By Jessica Mendoza-Roth
In 2006, I was privileged to visit the Jewish Community Centre in Mexico City as part of the AUJS Leadership Development Program. It was so impressive to walk into the Deportivo Centre and witness such a bustling hub for Jewish communal life. I saw the tremendous benefits of a physical Jewish community centre: a huge range of after school activities for kids, exciting young adult programming, endless sport options, a massive gym and groups of bridge-playing retirees. It truly felt like a buzzing intergenerational community in action. When they asked me about a similar centre in Sydney, I shared the remarkable history of the Hakoah Club at its former home on Hall Street, Bondi, but it didn’t quite compare.
The model of Jewish Community Centres (JCCs) – a safe and secure central hub from which Jewish life can flourish – has become a cornerstone of many Jewish communities around the world. There are currently hundreds of JCCs worldwide keenly focused on enriching Jewish life through health, fitness, culture, arts and innovative engagement programs, while being inclusive and welcoming, free from particular ideologies or religious streams.
When I heard about the vision for the future of Hakoah at White City at a presentation in late 2019, I was delighted that we could potentially have our own JCC in Sydney. In normal (non-COVID) times, my husband and I drive our son to soccer in one part of Sydney, and our daughter to ballet in another. What will we do when child #3 arrives?! As many working parents of young children will appreciate, there is currently no central place for Jewish school holiday day camps for young children. Imagine if in one day they could do morning gymnastics and art, have Israeli food for lunch and play soccer and swim in the afternoon. I could see the potential for Hakoah – a single destination where my kids could do their activities, while my husband and I go to the gym and have coffee with friends. Hakoah in Hebrew means the Strength, and I believe that this project is going to strengthen our community and strengthen Jewish identity for generations to come.
I joined the Hakoah Club board almost 18 months ago, and it has been a privilege to work closely with such a dedicated and talented volunteer board and a small group of committed staff to help bring this bold project to life. As you could see from the front page of last week’s AJN, we have received judgment from the Land and Environment Court endorsing the final Development Consent and conditions enabling us to proceed with construction of the new Hakoah Club.
We have never been closer to making the dream of a Sydney JCC a reality. We have received commitments from over 175 major donors in the Jewish community, as well as a generous government grant. Our $65m target is in reach once we complete major donor commitments and the community buys membership. We have developed a business model that does not require Hakoah to ask donors for more philanthropy. In addition to community and social returns, the business model is forecast to generate a surplus that will be reinvested to support vibrant Jewish community life. We have selected a preferred builder who will be officially engaged soon. Arnold Bloch Leibler have been generously supporting the project pro bono on a range of legal matters. We have set up a new not-for-profit which is intended to own the land to keep it in the Jewish community in perpetuity. We have been working collaboratively with a number of community organisations to ensure that Hakoah will have a range of high quality mission-driven programming. Hakoah intends to provide a platform and venue for existing community organisations to use, and we invite you to join us to discuss how you might want to use the wide range of spaces and facilities at White City.
We have been working diligently behind the scenes while other organisations working on the front line of this pandemic have raised much needed funds.

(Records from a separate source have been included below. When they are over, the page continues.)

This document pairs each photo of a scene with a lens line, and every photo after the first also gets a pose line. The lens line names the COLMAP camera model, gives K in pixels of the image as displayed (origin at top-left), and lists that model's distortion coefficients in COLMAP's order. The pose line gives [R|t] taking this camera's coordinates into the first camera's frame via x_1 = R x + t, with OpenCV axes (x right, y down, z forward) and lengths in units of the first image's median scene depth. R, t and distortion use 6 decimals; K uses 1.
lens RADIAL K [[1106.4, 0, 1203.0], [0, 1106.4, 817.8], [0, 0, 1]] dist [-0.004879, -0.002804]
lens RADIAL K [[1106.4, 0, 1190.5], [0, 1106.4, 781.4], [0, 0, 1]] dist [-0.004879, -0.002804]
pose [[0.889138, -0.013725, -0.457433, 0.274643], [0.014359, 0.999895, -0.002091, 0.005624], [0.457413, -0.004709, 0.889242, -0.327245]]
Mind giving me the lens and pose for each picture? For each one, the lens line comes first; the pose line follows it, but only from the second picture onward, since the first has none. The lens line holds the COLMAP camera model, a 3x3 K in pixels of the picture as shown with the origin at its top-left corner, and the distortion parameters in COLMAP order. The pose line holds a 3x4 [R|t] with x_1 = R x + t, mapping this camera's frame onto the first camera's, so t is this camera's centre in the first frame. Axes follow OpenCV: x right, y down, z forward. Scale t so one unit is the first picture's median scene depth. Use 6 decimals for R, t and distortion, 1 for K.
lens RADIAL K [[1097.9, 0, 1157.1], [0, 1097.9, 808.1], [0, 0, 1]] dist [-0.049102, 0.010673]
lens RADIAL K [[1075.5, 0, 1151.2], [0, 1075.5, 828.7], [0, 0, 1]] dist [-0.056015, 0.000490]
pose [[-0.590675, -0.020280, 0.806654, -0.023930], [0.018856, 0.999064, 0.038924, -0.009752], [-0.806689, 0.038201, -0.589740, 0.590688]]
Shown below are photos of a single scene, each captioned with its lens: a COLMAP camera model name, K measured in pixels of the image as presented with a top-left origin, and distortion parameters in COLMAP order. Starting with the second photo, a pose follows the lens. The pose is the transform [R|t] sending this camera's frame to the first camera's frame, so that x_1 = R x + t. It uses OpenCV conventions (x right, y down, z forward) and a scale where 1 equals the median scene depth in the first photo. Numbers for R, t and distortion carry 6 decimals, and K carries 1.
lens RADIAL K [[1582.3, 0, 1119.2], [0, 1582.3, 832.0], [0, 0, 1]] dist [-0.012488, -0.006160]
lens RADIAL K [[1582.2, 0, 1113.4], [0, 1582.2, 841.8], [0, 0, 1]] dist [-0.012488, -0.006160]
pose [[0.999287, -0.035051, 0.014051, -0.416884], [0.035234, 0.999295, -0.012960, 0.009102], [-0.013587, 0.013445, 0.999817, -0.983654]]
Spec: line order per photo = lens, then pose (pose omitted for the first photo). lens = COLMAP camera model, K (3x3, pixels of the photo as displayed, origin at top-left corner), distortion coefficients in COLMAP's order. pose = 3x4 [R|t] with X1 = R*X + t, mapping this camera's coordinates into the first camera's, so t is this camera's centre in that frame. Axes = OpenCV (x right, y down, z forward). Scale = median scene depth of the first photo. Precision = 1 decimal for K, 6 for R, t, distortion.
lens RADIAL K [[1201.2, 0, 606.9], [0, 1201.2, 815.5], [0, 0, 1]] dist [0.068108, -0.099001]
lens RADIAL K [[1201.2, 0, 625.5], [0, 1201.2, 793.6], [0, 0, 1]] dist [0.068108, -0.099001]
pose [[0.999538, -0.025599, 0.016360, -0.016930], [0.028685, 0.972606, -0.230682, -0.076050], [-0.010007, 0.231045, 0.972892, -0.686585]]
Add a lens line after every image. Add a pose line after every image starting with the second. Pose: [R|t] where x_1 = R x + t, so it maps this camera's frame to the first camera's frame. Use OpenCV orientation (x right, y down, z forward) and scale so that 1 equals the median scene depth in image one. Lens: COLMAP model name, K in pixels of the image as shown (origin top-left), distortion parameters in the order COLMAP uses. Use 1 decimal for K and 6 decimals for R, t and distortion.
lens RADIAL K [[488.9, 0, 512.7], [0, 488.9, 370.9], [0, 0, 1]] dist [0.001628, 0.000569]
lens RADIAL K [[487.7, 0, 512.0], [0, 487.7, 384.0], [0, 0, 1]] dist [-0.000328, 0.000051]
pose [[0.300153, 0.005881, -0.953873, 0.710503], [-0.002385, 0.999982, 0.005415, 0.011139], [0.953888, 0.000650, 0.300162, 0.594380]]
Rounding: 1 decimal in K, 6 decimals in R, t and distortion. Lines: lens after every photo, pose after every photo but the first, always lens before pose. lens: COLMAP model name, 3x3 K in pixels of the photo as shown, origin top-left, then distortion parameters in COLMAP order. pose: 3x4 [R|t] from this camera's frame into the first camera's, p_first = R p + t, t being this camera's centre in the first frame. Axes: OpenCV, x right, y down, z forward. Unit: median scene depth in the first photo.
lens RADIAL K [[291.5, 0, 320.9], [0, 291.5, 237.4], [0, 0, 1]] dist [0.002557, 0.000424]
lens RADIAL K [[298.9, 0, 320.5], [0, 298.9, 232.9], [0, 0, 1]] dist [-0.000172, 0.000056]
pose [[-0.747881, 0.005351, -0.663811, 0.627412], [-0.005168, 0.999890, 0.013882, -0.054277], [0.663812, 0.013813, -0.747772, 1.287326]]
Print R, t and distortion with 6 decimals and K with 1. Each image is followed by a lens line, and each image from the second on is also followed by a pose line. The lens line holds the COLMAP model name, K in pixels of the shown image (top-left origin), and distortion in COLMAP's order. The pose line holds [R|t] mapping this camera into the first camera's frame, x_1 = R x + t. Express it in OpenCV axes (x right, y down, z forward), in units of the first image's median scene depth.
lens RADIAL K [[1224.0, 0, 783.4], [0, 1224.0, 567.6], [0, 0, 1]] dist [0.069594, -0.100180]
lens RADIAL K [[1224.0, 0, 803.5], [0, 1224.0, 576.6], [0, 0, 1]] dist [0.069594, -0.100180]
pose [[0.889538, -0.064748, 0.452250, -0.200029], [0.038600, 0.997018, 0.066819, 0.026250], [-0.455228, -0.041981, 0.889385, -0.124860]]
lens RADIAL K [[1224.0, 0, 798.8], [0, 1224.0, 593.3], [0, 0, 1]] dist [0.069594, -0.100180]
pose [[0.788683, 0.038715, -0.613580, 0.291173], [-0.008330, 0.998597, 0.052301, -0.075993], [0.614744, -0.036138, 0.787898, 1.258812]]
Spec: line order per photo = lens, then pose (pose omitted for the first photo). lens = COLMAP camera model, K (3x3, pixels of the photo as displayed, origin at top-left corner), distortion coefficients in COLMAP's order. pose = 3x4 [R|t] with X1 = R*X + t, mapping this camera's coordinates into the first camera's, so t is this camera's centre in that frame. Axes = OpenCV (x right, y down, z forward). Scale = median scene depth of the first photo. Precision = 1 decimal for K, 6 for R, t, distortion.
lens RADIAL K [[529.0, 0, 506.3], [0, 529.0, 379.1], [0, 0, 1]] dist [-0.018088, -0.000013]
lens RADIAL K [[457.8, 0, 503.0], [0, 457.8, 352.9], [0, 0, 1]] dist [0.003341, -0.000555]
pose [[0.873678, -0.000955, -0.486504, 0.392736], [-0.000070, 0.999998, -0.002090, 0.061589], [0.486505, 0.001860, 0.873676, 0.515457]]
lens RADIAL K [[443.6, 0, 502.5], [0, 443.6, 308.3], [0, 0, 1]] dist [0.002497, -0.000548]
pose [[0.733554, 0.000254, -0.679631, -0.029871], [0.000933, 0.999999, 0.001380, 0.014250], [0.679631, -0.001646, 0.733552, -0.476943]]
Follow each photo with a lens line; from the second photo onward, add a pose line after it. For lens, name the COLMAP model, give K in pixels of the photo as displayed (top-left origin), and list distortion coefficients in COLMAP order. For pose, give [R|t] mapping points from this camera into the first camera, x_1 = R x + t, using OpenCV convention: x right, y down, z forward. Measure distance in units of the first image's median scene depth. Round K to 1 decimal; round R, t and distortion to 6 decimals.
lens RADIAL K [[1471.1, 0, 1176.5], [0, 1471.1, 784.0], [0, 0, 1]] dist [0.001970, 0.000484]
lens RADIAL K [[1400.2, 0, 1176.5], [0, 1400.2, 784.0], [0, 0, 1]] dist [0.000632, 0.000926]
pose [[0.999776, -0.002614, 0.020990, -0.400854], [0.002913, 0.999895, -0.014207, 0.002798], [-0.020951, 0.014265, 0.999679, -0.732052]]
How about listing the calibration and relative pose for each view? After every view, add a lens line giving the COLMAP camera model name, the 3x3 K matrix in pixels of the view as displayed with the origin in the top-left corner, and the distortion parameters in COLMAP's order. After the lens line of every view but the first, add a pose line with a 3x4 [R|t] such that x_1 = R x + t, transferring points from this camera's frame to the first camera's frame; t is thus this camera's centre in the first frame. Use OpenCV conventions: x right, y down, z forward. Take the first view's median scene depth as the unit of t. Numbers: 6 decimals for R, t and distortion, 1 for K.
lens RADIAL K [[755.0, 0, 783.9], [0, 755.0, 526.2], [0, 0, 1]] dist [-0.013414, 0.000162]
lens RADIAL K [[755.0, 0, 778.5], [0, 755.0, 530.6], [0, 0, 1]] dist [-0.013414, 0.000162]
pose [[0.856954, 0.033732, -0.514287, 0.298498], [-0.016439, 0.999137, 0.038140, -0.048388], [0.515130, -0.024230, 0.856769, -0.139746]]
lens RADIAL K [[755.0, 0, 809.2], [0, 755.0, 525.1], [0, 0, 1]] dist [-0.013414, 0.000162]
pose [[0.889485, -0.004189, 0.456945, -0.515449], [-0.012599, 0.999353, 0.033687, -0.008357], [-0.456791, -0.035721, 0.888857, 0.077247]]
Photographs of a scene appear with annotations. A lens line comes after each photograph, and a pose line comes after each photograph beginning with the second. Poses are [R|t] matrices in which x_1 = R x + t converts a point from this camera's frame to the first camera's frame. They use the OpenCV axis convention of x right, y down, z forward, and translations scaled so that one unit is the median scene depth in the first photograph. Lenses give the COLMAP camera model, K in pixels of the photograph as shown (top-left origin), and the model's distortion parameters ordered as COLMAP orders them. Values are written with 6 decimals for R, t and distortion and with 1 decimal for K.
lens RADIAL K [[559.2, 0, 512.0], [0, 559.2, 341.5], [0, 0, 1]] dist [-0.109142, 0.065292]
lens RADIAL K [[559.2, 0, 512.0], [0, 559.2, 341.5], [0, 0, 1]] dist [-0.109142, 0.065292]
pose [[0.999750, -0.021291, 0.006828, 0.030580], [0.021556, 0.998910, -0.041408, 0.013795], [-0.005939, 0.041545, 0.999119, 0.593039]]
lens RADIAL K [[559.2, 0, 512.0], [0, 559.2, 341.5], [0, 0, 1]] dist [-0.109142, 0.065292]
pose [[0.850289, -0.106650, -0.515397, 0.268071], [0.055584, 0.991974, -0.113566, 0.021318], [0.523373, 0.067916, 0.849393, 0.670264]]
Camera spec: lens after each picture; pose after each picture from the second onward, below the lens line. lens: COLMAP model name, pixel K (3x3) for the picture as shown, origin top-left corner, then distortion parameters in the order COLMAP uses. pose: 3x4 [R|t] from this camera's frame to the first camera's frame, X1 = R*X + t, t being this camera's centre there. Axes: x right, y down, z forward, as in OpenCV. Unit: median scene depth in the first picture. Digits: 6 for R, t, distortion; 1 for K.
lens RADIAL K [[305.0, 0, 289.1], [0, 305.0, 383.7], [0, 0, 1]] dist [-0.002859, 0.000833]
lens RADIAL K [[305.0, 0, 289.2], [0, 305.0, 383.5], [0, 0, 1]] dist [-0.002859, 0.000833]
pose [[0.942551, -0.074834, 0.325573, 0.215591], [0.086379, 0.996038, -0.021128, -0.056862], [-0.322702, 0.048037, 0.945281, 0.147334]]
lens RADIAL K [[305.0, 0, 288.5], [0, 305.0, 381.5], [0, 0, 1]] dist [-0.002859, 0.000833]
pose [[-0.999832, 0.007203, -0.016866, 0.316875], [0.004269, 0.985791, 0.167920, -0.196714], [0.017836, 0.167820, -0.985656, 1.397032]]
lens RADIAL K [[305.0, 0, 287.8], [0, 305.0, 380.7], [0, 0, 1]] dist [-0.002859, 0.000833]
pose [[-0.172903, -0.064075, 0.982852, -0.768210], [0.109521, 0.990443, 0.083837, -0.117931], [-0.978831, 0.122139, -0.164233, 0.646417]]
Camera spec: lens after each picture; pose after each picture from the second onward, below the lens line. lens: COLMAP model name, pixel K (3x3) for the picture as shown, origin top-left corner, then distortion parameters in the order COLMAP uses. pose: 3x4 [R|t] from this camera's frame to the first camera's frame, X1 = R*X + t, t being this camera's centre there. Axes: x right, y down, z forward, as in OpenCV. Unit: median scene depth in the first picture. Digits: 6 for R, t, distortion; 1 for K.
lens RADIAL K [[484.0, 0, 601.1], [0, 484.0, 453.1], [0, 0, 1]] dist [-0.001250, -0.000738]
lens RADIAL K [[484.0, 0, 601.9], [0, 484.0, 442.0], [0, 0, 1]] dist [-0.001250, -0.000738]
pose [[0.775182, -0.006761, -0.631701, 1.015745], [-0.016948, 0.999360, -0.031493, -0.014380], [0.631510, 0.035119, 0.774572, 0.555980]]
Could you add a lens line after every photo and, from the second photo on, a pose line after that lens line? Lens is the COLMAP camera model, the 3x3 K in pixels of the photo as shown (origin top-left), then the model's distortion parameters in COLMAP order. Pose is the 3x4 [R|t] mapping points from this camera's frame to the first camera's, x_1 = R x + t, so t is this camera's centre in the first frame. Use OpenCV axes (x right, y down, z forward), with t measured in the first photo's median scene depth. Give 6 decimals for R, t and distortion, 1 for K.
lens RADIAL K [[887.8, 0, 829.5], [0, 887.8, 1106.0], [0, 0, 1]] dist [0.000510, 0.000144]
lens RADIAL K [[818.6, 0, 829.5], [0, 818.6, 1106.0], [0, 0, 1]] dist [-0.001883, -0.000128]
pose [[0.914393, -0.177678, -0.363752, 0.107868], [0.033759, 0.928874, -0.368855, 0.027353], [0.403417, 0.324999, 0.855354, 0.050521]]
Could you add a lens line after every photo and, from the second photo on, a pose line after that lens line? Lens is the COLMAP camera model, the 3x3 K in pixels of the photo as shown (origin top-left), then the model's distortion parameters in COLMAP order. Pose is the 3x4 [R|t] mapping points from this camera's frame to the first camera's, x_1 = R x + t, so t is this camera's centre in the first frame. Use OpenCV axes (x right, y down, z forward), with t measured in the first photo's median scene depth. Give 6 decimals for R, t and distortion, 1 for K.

Until we received development consent and were confident in our ability to deliver this remarkable project, we have not marketed the project to the Jewish community. Now that we have satisfied this important condition, we are getting ready to finally launch our website and share our vision with the entire community, and to ask for the support of the community to become members of Hakoah. We need the whole community to show that you want the project and will pre-pay for membership.
I invite you to join with me in dreaming of the day after this crisis. The day when our kids can go back to school, when we can hug our parents and grandparents again, when we can do a gym workout with real people, and sit down for a cafe brunch. All those things we previously took for granted and now feel are so precious. Celebrating life’s milestones in real life is much more meaningful than waving to a grid of faces on Zoom.
The current lockdown has made me realise that community is more important than ever; connection, belonging, a support network, and meaningful experiences with those we love. These are the values that underpin Hakoah at White City, and it’s what drives me to be a proud supporter of this project.
Imagine a vibrant communal home where we can all be together in person, doing things that we love, with the people whom we love. I also look forward to many international guests visiting Sydney and making sure that Hakoah is their first stop for all things Jewish culture, art, sport, food and fun.
While coming together with our loved ones and community is impossible right now – dreaming about it is not. We are an amazing community and we can make the bold vision of Hakoah at White City a reality – commencing construction is in sight.
Jessica Mendoza-Roth is a Director of the Hakoah Club, Sydney Jewish Community Centre and the Founder & Director of the Social Impact Hub.